Blockchain for Banking News

IMF doesn’t plan to build X-C platform for tokenized cross border payments

tobias adrian imf

A year ago, the International Monetary Fund (IMF) published its paper outlining its X-C vision of a multilateral platform for cross border payments power by smart contracts. It has some similarities with the BIS Unified Ledger yet is quite distinctive. Yesterday the IMF paper’s lead author Tobias Adrian, gave a speech at the Atlantic Council CBDC conference, clarifying that the IMF wouldn’t build the X-C platform. 

“The fund is not a very operational institution. It’s more about governance,” said Mr. Adrian. “So when I talk about platforms, this is really policy development. But it’s up to our membership and the private sector to actually build such things. The BIS Innovation Hub plays an important role in working on the technology side to build some versions of those platforms.”

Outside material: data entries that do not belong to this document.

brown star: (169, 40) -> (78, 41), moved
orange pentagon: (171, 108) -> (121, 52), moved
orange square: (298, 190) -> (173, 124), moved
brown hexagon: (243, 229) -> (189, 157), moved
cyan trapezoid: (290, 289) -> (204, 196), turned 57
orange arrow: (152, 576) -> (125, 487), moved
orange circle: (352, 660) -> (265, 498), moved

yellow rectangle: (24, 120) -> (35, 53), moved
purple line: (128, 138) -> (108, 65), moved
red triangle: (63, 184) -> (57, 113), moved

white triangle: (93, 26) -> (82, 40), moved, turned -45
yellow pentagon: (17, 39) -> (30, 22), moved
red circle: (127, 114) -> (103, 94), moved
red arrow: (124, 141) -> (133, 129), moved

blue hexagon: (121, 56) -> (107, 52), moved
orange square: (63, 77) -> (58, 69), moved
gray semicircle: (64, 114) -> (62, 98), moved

Mr. Adrian’s views are noteworthy because two of the key thought leaders on tokenization in the public sector are Mr. Adrian at the IMF and the BIS Head of Research, Hyun Song Shin. Mr. Shin is one of the architects of the Unified Ledger. The two have previously jointly written several papers on other topics.

One novelty of the X-C platform is its design proposes a lower barrier to entry to central banks. Rather than supporting central bank digital currencies (CBDCs), it proposes Certificates of Escrow backed one-to-one by central bank reserves. These are limited to use on the X-C platform and can only be exchanged for central bank reserves.

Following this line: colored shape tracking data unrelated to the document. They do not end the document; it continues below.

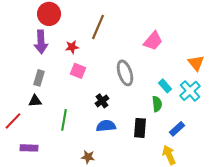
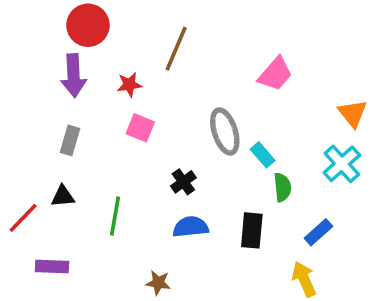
cyan rectangle: (165, 86) -> (263, 155), moved
black triangle: (35, 101) -> (63, 196), moved

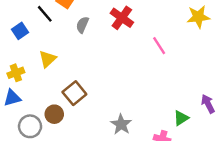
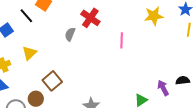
gray semicircle: (82, 25) -> (70, 34), moved
pink line: (159, 46) -> (122, 40), turned 35

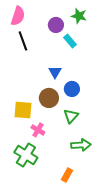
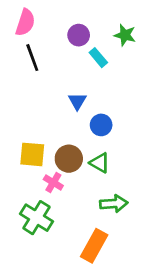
green star: (79, 16) -> (125, 35), moved
brown circle: (49, 98) -> (69, 159), moved
green triangle: (71, 116) -> (100, 163), turned -42
orange rectangle: (67, 175) -> (94, 246), size x1.6

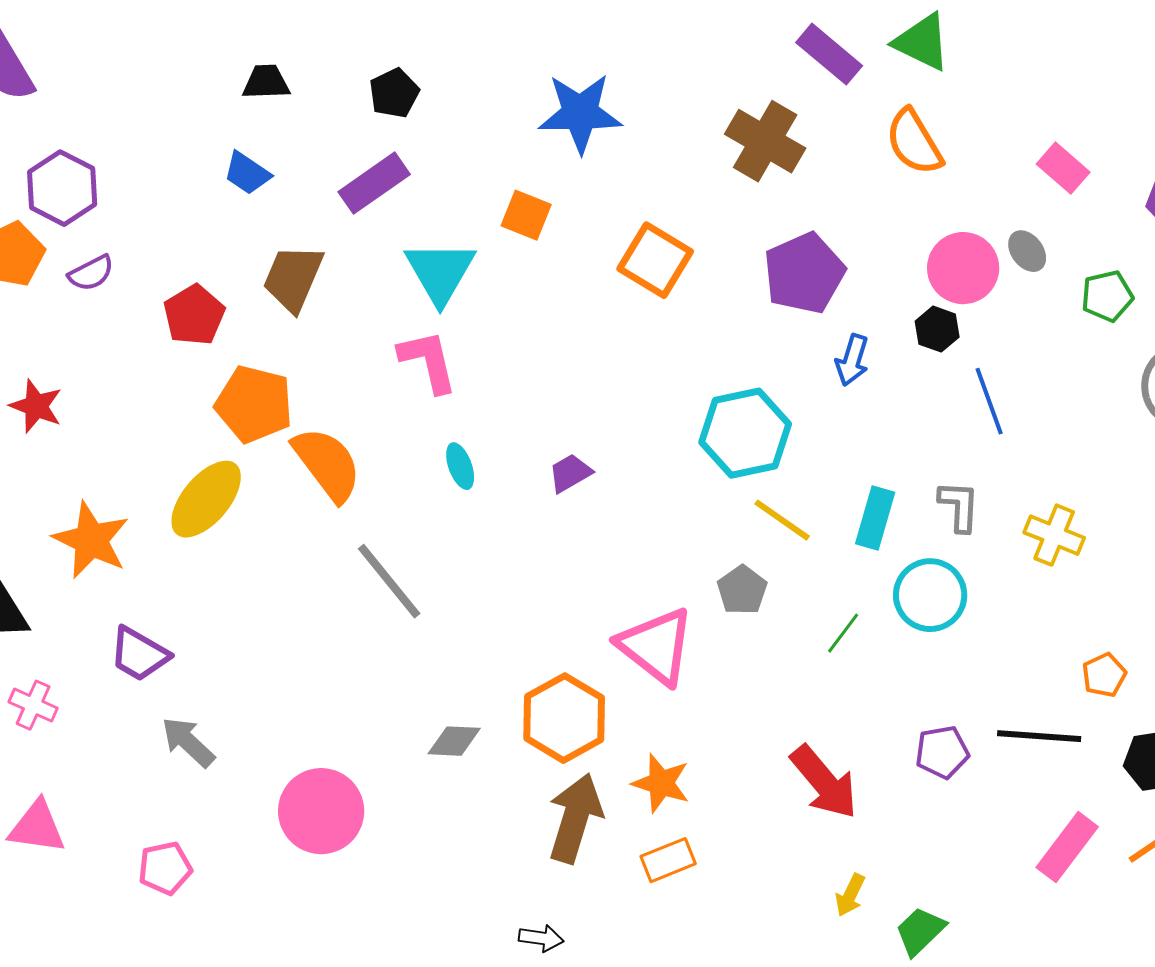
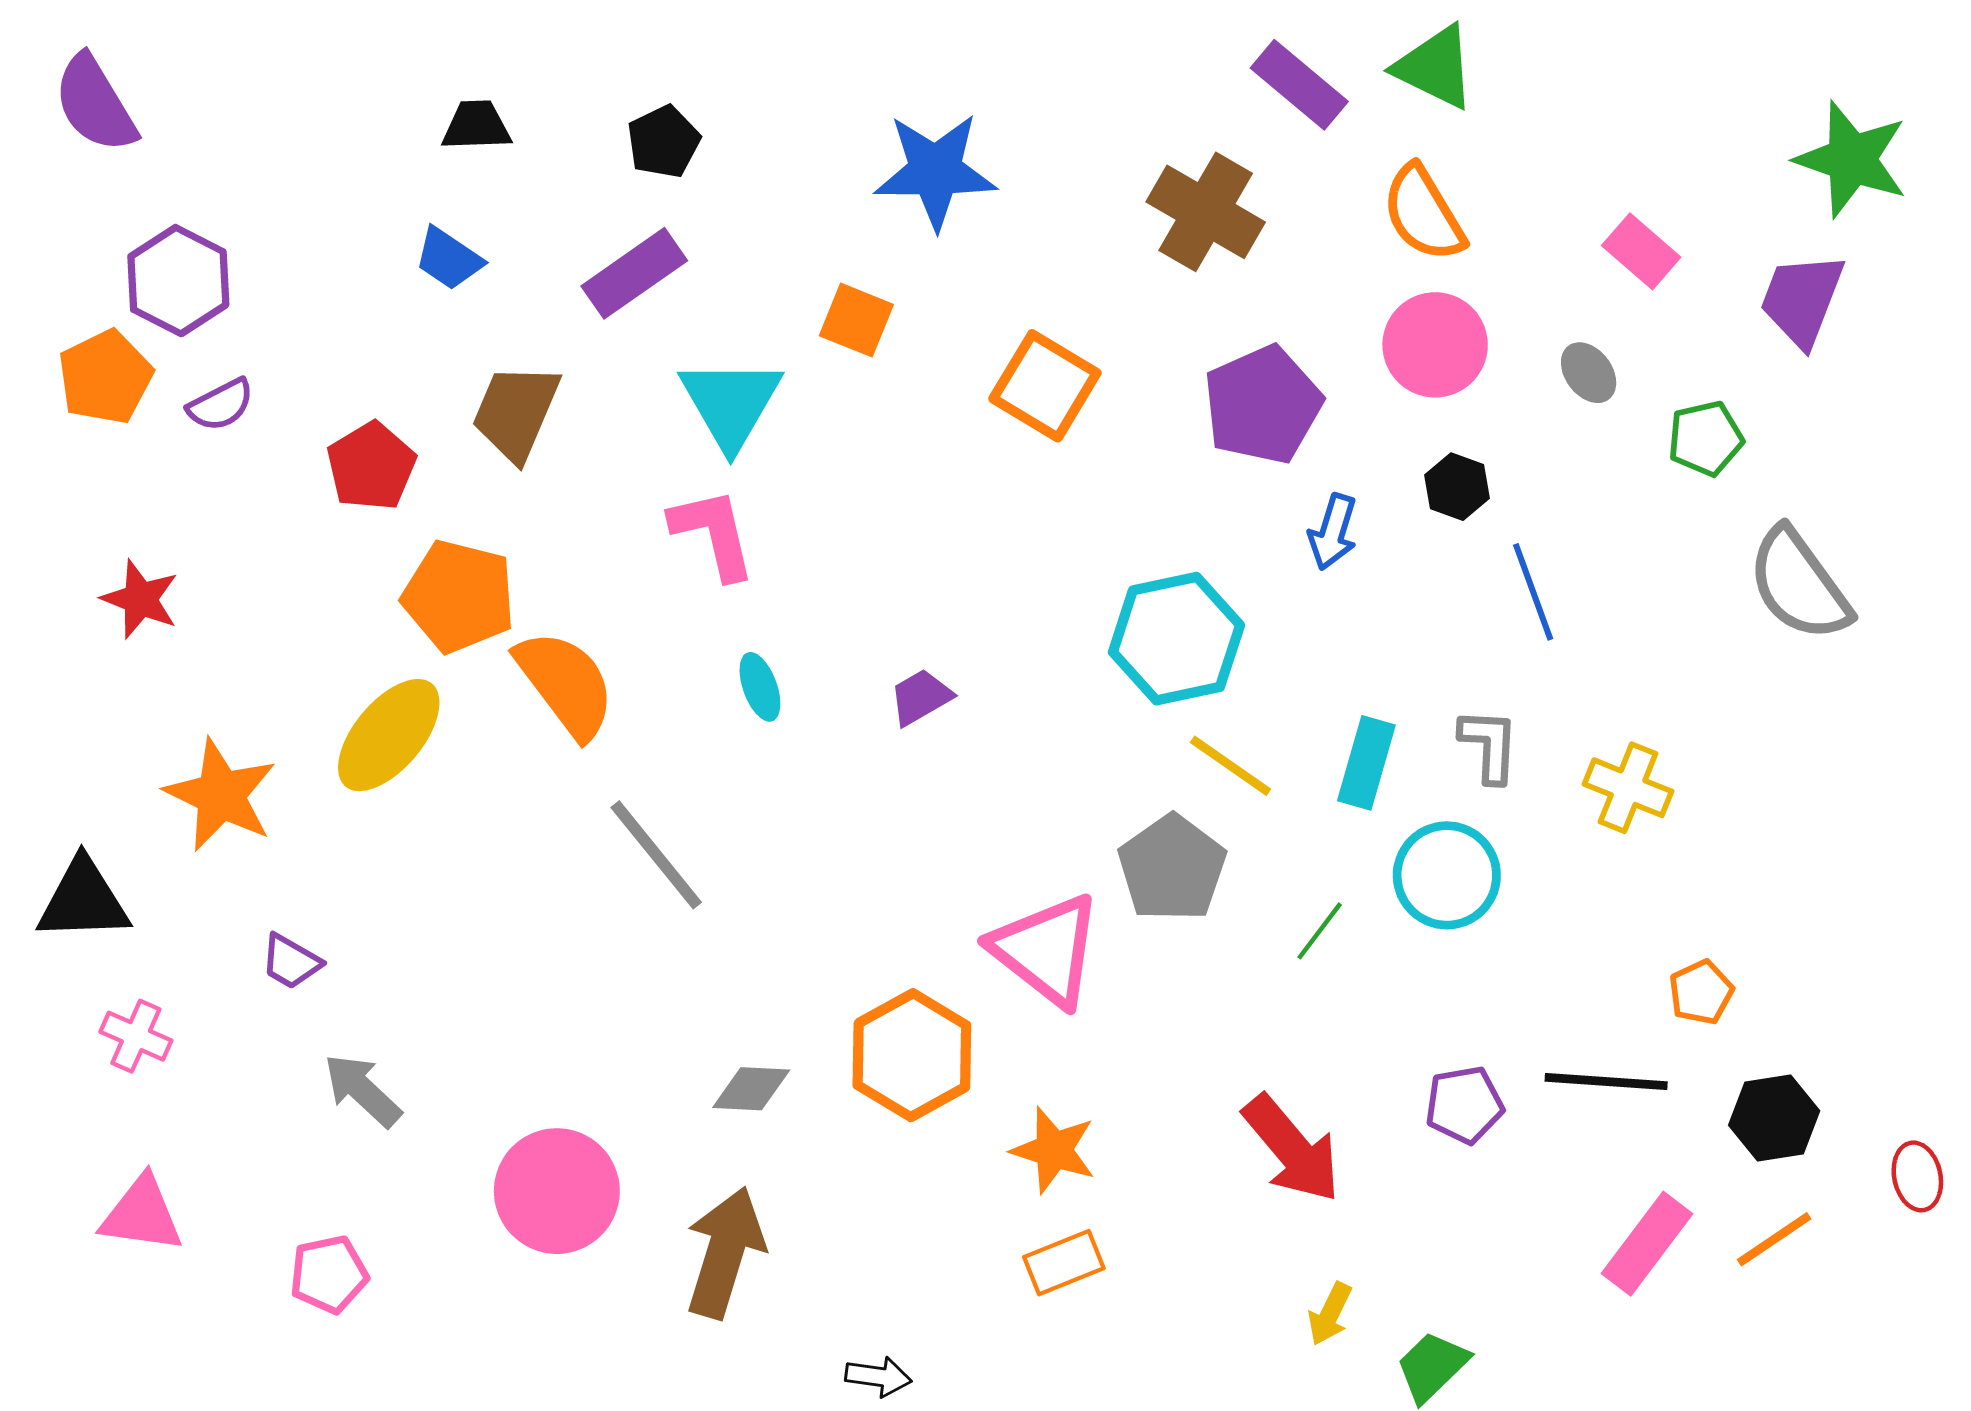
pink circle: (963, 268) -> (1435, 345), moved
gray pentagon: (742, 590) -> (1172, 868), size x1.5
purple trapezoid: (139, 654) -> (291, 962), size x0.7
brown arrow: (575, 818) -> (725, 1252), moved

Last year’s paper avoided referring to tokenization. But Mr. Adrian was not reluctant yesterday. 

“The goal of the Fund and other international financial institutions is to really use those technologies for policy purposes. ie. employ all the greatness of encryption and programmability and tokenization in order to achieve policy objectives. That is where the interesting work is going on at the moment,” he said. 

A range of cross border payment solutions

Mr. Adrian doesn’t envision X-C as the only cross border payment solution. In the short term, the interlinking of faster payment systems via a central hub (BIS Project Nexus) is achievable and useful. 

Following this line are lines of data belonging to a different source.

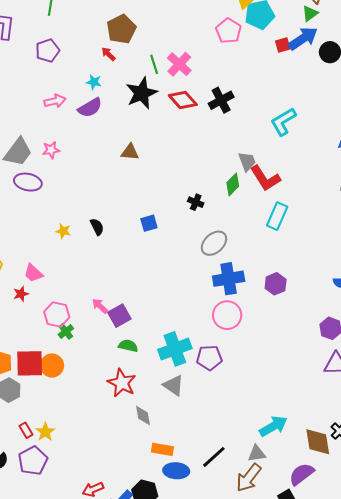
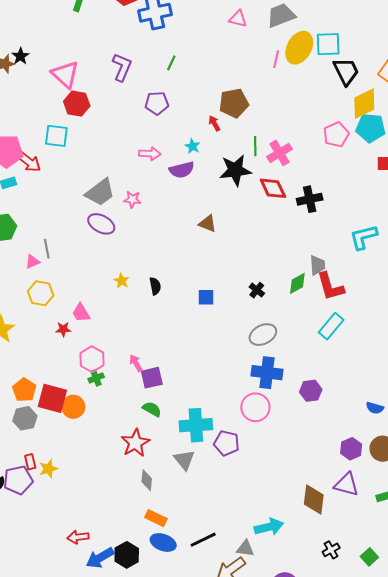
brown diamond: (318, 442) -> (314, 500), moved
purple pentagon: (33, 461) -> (18, 480), moved

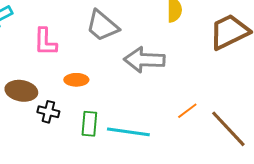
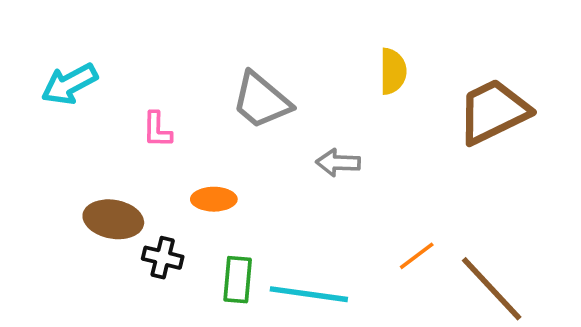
pink L-shape: (45, 42) -> (157, 130), size x0.7
gray arrow: (144, 60) -> (338, 163), size x0.6

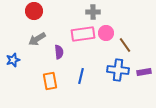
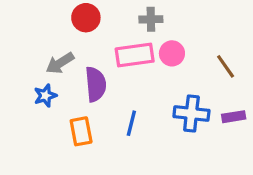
red circle: (34, 11) -> (86, 18), moved
brown line: (125, 45) -> (226, 66), moved
purple semicircle: (59, 52) -> (96, 84), size x1.5
blue star: (13, 60) -> (45, 96), moved

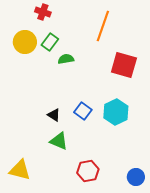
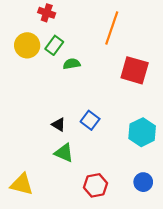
cyan hexagon: (116, 112) -> (142, 132), moved
blue circle: (136, 177) -> (143, 182), moved

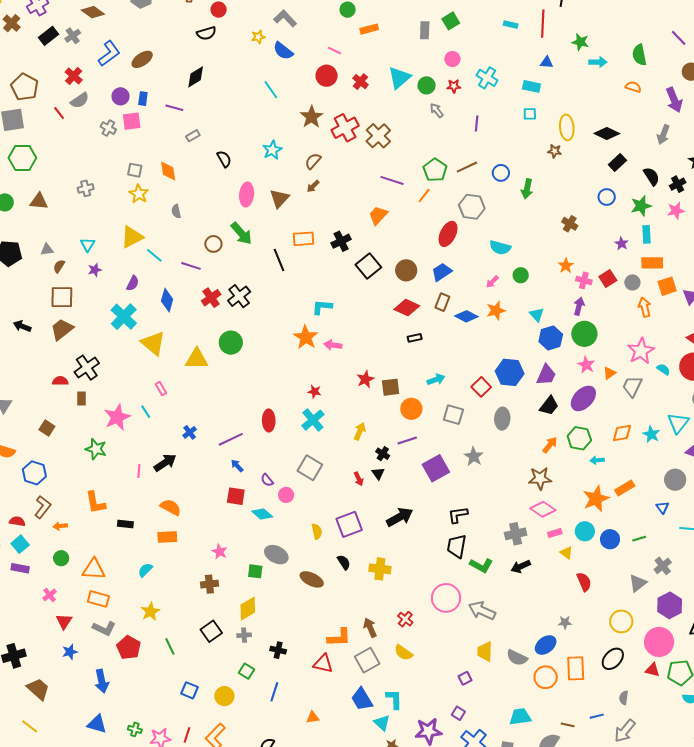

He believes there will be various approaches and each country will make different choices. “The incentive of participating in platforms is the network effect,” said Mr. Adrian. “The more countries, the more institutions that participate, the higher the efficiency that can be achieved. And that’s a very powerful economic force.”

Key drivers behind CBDCs

When asked about different motivations for CBDC, he highligted three. Firstly, he noted that it’s no accident that three of the four live CBDC solutions are in the Caribbean (Eastern CaribbeanJamaicaBahamas). The disruption because of hurricanes makes the physical distribution of cash tricky.

A second driver is the disappearance of cash. An alternative to retail CBDC is tokenized deposits. To support this path, central banks could provide a wholesale CBDC to enable interbank settlement.

“I don’t think we will necessarily see retail CBDCs everywhere, but we may see more motivation for wholesale CBDC perhaps combined with tokenization of deposits,” said Mr. Adrian. However, he noted that legislation may not support tokenized deposits in some countries.

The third CBDC driver mentioned was financial inclusion in emerging economies. 

Meanwhile, earlier this month the IMF released the latest iteration of its CBDC Handbook.